“CAPUCCINOS, CONFESIONES Y EL SUSURRO DE GOLLUM”
“CAPUCCINOS, CONFESIONES Y EL SUSURRO DE GOLLUM”

Una tarde de viernes,
cuando el reloj apenas marcaba las seis y la ciudad se sacudía la prisa
laboral, el periodista encontró refugio en una mesa discreta de una vieja
cafetería en el centro de Coatepec. Afuera, una llovizna suave caía como si
anunciara el final de un ciclo. En la mesa, el aroma de dos capuchinos y un
lechero acompañaban el encuentro con sus fuentes. El ambiente, cálido, casi
fraterno, contrastaba con el peso de lo que estaba por revelarse.
En voz baja, casi como
si el aire pudiera traicionar la conversación, confirmaron las sospechas que el
periodista venía rumiando desde hacía semanas: uno de los equipos de campaña
que compite por la alcaldía había sido infiltrado por operadores foráneos. En
fechas recientes, con aires de grandeza y la soberbia de quien se cree
estratega de elite, presumieron su jugada entre los suyos como si fueran
autores de una maniobra maestra, sin medir el desprecio que generaron entre
quienes de verdad conocen y sienten a Coatepec.
Durante la campaña, esa
misma camarilla impuso un control asfixiante sobre los medios: limitaban el
tiempo de entrevistas, imponían temas, vetaban preguntas, exigían revisar el
material grabado y luego lo devolvían editado, con la orden de que sólo esa
versión debía circular. La persona encargada de la relación con la prensa
grababa sus propias tomas, dictaba cómo y dónde ubicar las cámaras manipulando
las tomas, «¡hasta exigía que en lugar del logotipo de cada medio apareciera
sólo el del candidato!» Todo estaba orquestado para fabricar una imagen
falsa, impoluta, como si el poder ya fuera suyo.
En medio de la lluvia
tenue, las fuentes soltaron otra bomba: en plena jornada, ese candidato había
dicho que el trato que dio a los medios durante su etapa como funcionario sería
el mismo si ganaba. No lo dijo con humildad, sino con desdén. Lejos de inspirar
confianza, se sintió como una amenaza disfrazada de cortesía. Tal vez en aquel
momento no le pasó por la mente que los periodistas recordaban su política de
puertas cerradas, su indiferencia.
La charla tomó un rumbo
más oscuro cuando salió a relucir un intento burdo por replicar las
transmisiones de su principal adversario. Sabían con antelación los contenidos
y los temas. Mientras uno hablaba de desarrollo económico o del pulso de su
equipo, minutos después aparecían ellos intentando calcar el mensaje, con
sutiles variaciones, como ladrones de discurso que buscan disfrazar el plagio.
La conversación giró
hacia un episodio revelador: la candidata de otro partido quiso saludar al
puntero en las encuestas, y desde el equipo contrario, según dejaron entrever,
coordinaron tomas desde diferentes ángulos en el parque Miguel Hidalgo para
crear un montaje que alimentara una ofensiva mediática. No les importó cruzar
líneas personales. «Lo importante es restarle puntos a él», decían.
En voz baja, casi como
una confesión de guerra, comentan en su círculo rojo que el objetivo real es
aspirar a un par de regidurías, pero su apuesta es hacer el mayor daño posible,
jugando sucio, intentando confundir a la opinión pública. «La idea es que,
si no ganan limpiamente, al menos que parezca que sí», brotó el
comentario.
Y aunque muchos callan,
cada vez son más los que —sin que se les pida— se acercan a contar lo mismo.

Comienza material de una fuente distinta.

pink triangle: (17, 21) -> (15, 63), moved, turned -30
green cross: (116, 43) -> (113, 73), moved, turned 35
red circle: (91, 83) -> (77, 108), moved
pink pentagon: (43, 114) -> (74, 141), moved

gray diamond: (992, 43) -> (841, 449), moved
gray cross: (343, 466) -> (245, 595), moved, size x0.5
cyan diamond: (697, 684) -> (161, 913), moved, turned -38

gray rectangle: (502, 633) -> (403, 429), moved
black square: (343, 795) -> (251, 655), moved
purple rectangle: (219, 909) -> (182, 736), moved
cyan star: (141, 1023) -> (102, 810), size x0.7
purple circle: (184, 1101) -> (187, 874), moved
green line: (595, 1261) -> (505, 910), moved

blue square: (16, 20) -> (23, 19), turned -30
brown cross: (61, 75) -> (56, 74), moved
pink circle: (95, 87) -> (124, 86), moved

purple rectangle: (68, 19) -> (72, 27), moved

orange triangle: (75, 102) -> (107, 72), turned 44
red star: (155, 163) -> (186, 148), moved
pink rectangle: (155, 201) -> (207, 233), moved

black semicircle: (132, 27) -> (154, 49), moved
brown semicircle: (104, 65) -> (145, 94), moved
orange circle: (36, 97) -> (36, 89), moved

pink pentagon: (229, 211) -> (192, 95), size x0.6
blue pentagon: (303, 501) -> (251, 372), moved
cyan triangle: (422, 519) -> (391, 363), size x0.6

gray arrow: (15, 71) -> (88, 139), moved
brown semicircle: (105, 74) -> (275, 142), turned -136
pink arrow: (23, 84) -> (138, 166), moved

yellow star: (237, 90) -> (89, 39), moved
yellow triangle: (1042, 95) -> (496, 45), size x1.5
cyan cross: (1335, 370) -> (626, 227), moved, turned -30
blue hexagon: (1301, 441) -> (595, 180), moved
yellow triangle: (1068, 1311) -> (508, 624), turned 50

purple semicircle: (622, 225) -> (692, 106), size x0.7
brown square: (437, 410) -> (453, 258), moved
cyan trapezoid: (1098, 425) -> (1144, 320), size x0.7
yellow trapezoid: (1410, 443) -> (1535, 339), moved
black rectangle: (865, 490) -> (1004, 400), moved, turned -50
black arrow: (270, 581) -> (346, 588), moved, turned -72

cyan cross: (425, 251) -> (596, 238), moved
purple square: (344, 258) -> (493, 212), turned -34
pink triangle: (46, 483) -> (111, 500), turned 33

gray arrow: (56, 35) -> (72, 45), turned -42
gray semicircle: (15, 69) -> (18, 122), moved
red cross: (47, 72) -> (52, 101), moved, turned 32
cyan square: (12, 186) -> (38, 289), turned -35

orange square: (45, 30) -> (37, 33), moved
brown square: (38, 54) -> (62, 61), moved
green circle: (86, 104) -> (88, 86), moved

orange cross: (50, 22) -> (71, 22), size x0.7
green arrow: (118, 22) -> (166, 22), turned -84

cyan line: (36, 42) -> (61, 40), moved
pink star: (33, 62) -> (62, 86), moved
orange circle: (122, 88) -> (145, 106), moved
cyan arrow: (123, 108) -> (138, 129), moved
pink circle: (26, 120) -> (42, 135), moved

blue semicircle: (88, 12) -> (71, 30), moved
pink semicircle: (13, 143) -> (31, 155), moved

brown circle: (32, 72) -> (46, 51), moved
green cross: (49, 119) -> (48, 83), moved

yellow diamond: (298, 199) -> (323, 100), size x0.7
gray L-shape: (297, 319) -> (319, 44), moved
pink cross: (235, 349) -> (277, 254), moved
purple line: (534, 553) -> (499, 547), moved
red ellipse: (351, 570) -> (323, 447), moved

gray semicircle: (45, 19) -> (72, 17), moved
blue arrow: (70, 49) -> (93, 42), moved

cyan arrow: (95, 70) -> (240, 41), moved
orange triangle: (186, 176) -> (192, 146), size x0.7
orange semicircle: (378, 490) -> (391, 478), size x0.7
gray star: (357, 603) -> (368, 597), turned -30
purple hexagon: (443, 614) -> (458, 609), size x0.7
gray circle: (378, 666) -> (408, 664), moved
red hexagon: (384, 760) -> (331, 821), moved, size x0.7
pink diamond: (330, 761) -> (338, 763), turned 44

Comunidades enteras señalan lo que pasa, con nombres, con pruebas, con el
hartazgo de quien ya no quiere ser cómplice de la simulación.
Sabían de antemano que
nunca tuvieron ni una remota posibilidad de ganar el corazón del pueblo. En su
intento por acortar distancias, se alejaron más de la meta.
Y fue en los minutos
difusos del café frío y las tazas vacías que el periodista pensó: ese candidato
que presume haber infiltrado a los suyos ha escuchado demasiado el susurro de
Gollum: «Mi tesoro, mi precioso. Lo queremos, lo necesitamos. Ellos nos lo
han robado. Esos engañosos hobbits guindas». Lo revelador, lo patológico,
es que con cada acto deja ver que lo ha pensado en serio.